# [EXERCISE GOAL]
The copy must match the data word for word and contain no pictures.

Before-and-after change records:

━━━

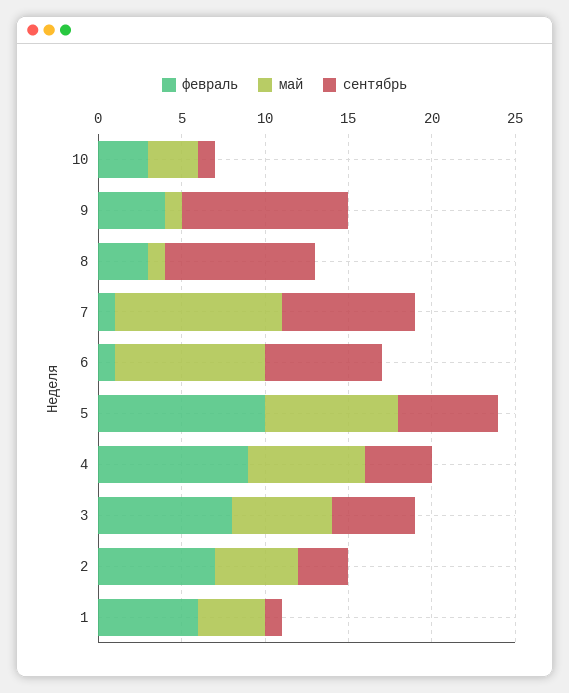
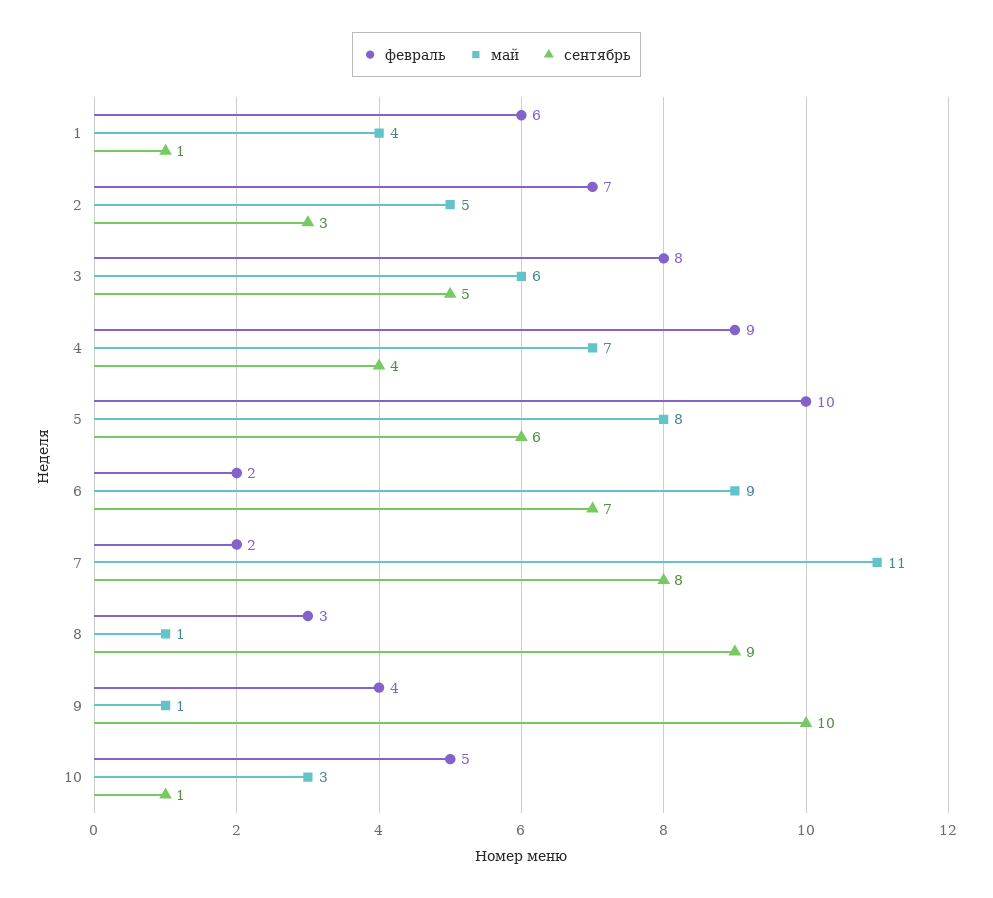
  {
    "февраль": {
-     "10": 3,
+     "10": 5,
      "9": 4,
      "8": 3,
-     "7": 1,
+     "7": 2,
-     "6": 1,
+     "6": 2,
      "5": 10,
      "4": 9,
      "3": 8,
      "2": 7,
      "1": 6
    },
    "май": {
      "10": 3,
      "9": 1,
      "8": 1,
-     "7": 10,
+     "7": 11,
      "6": 9,
      "5": 8,
      "4": 7,
      "3": 6,
      "2": 5,
      "1": 4
    },
    "сентябрь": {
      "10": 1,
      "9": 10,
      "8": 9,
      "7": 8,
      "6": 7,
      "5": 6,
      "4": 4,
      "3": 5,
      "2": 3,
      "1": 1
    }
  }

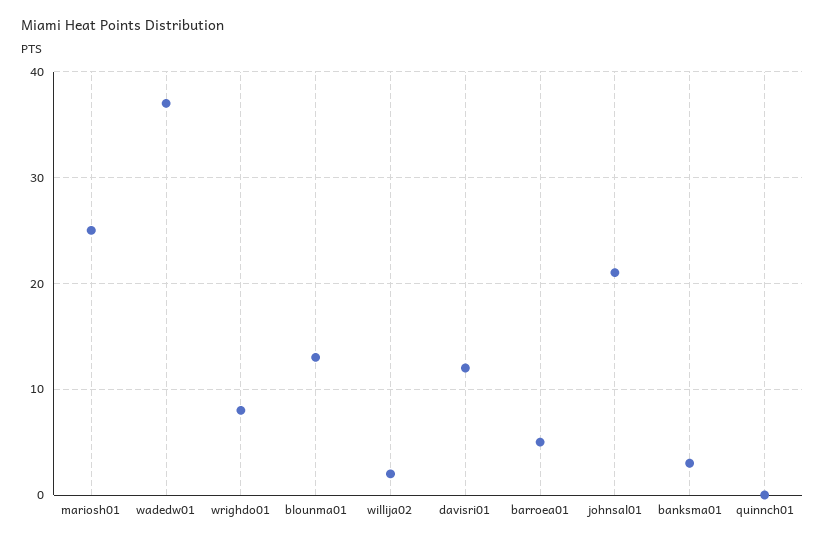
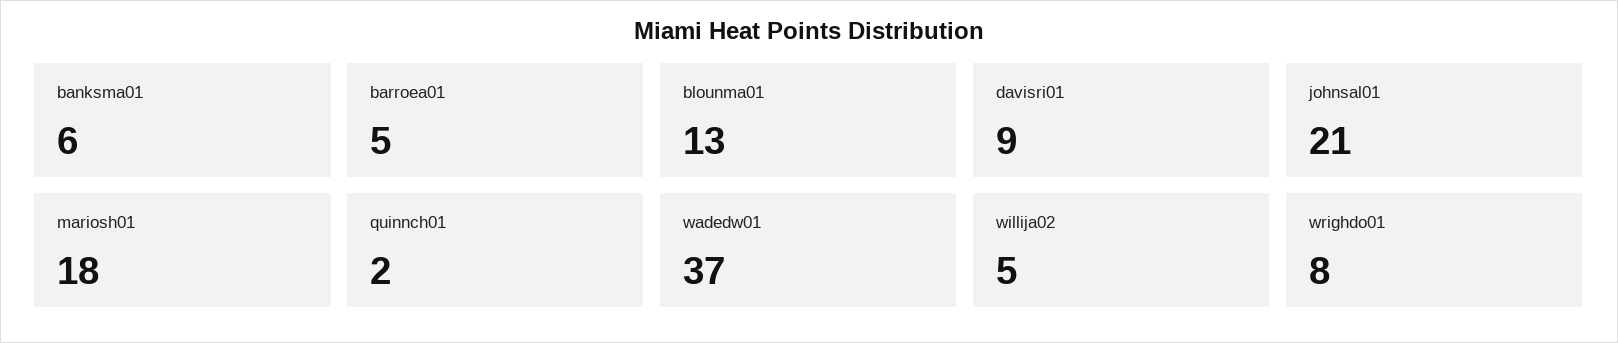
  {
-   "mariosh01": 25,
+   "mariosh01": 18,
    "wadedw01": 37,
    "wrighdo01": 8,
    "blounma01": 13,
-   "willija02": 2,
+   "willija02": 5,
-   "davisri01": 12,
+   "davisri01": 9,
    "barroea01": 5,
    "johnsal01": 21,
-   "banksma01": 3,
+   "banksma01": 6,
-   "quinnch01": 0
+   "quinnch01": 2
  }

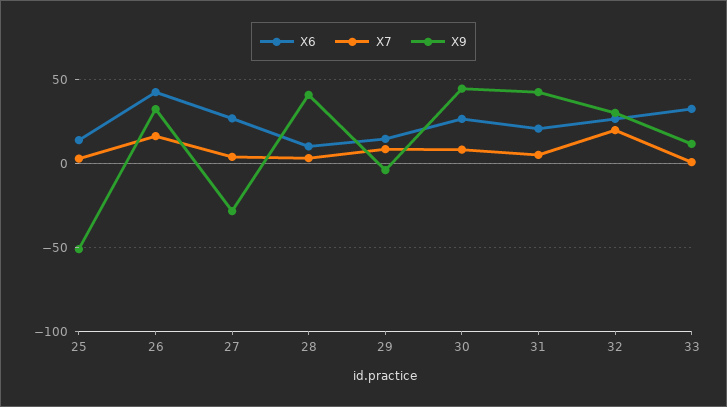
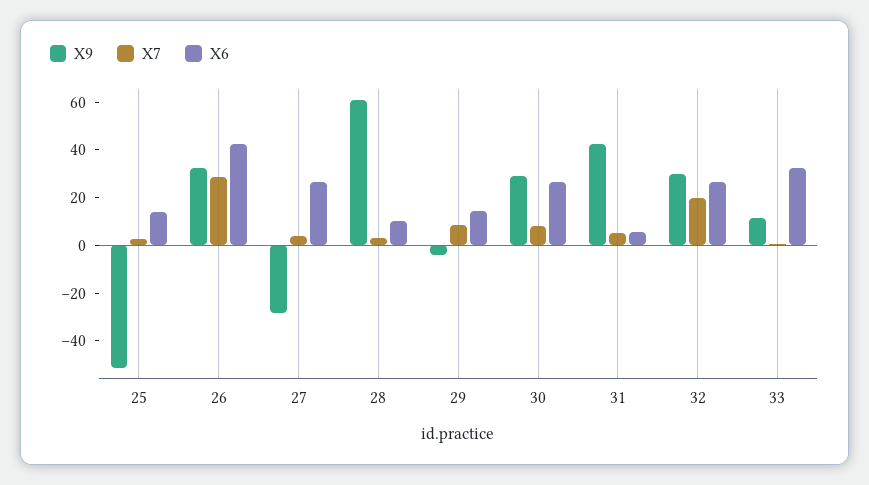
  {
    "X6": {
      "25": 15,
      "26": 40,
      "27": 25,
      "28": 10,
      "29": 15,
      "30": 25,
-     "31": 20,
+     "31": 5,
      "32": 25,
      "33": 30
    },
    "X7": {
      "25": 5,
-     "26": 15,
+     "26": 30,
      "27": 5,
      "28": 5,
      "29": 10,
      "30": 10,
      "31": 5,
      "32": 20,
      "33": 0
    },
    "X9": {
      "25": -50,
      "26": 30,
      "27": -30,
-     "28": 40,
+     "28": 60,
      "29": -5,
-     "30": 45,
+     "30": 30,
      "31": 40,
      "32": 30,
      "33": 10
    }
  }

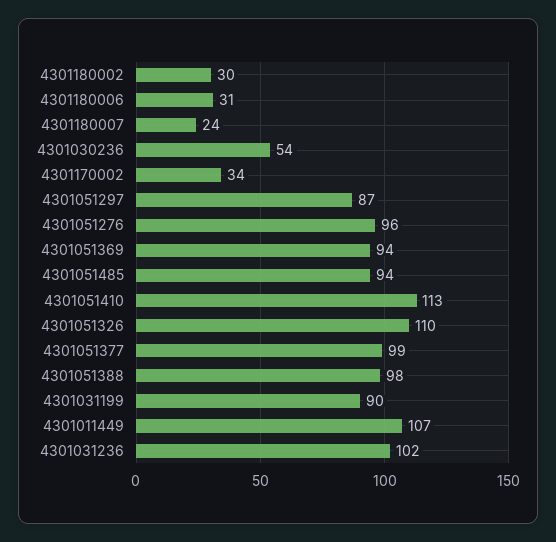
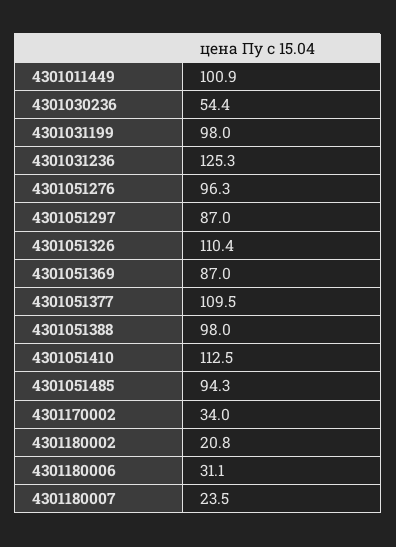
  {
-   "4301180002": 30,
+   "4301180002": 20.8,
    "4301180006": 31.1,
    "4301180007": 23.5,
    "4301030236": 54.4,
    "4301170002": 34,
    "4301051297": 87,
    "4301051276": 96.3,
-   "4301051369": 94,
+   "4301051369": 87,
    "4301051485": 94.3,
    "4301051410": 112.5,
    "4301051326": 110.4,
-   "4301051377": 99,
+   "4301051377": 109.5,
    "4301051388": 98,
-   "4301031199": 90,
+   "4301031199": 98,
-   "4301011449": 107,
+   "4301011449": 100.9,
-   "4301031236": 102
+   "4301031236": 125.3
  }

━━━

# [RESPONSE]
  {
    "февраль": {
-     "10": 3,
+     "10": 5,
      "9": 4,
      "8": 3,
-     "7": 1,
+     "7": 2,
-     "6": 1,
+     "6": 2,
      "5": 10,
      "4": 9,
      "3": 8,
      "2": 7,
      "1": 6
    },
    "май": {
      "10": 3,
      "9": 1,
      "8": 1,
-     "7": 10,
+     "7": 11,
      "6": 9,
      "5": 8,
      "4": 7,
      "3": 6,
      "2": 5,
      "1": 4
    },
    "сентябрь": {
      "10": 1,
      "9": 10,
      "8": 9,
      "7": 8,
      "6": 7,
      "5": 6,
      "4": 4,
      "3": 5,
      "2": 3,
      "1": 1
    }
  }

  {
-   "mariosh01": 25,
+   "mariosh01": 18,
    "wadedw01": 37,
    "wrighdo01": 8,
    "blounma01": 13,
-   "willija02": 2,
+   "willija02": 5,
-   "davisri01": 12,
+   "davisri01": 9,
    "barroea01": 5,
    "johnsal01": 21,
-   "banksma01": 3,
+   "banksma01": 6,
-   "quinnch01": 0
+   "quinnch01": 2
  }

  {
    "X6": {
      "25": 15,
      "26": 40,
      "27": 25,
      "28": 10,
      "29": 15,
      "30": 25,
-     "31": 20,
+     "31": 5,
      "32": 25,
      "33": 30
    },
    "X7": {
      "25": 5,
-     "26": 15,
+     "26": 30,
      "27": 5,
      "28": 5,
      "29": 10,
      "30": 10,
      "31": 5,
      "32": 20,
      "33": 0
    },
    "X9": {
      "25": -50,
      "26": 30,
      "27": -30,
-     "28": 40,
+     "28": 60,
      "29": -5,
-     "30": 45,
+     "30": 30,
      "31": 40,
      "32": 30,
      "33": 10
    }
  }

  {
-   "4301180002": 30,
+   "4301180002": 20.8,
    "4301180006": 31.1,
    "4301180007": 23.5,
    "4301030236": 54.4,
    "4301170002": 34,
    "4301051297": 87,
    "4301051276": 96.3,
-   "4301051369": 94,
+   "4301051369": 87,
    "4301051485": 94.3,
    "4301051410": 112.5,
    "4301051326": 110.4,
-   "4301051377": 99,
+   "4301051377": 109.5,
    "4301051388": 98,
-   "4301031199": 90,
+   "4301031199": 98,
-   "4301011449": 107,
+   "4301011449": 100.9,
-   "4301031236": 102
+   "4301031236": 125.3
  }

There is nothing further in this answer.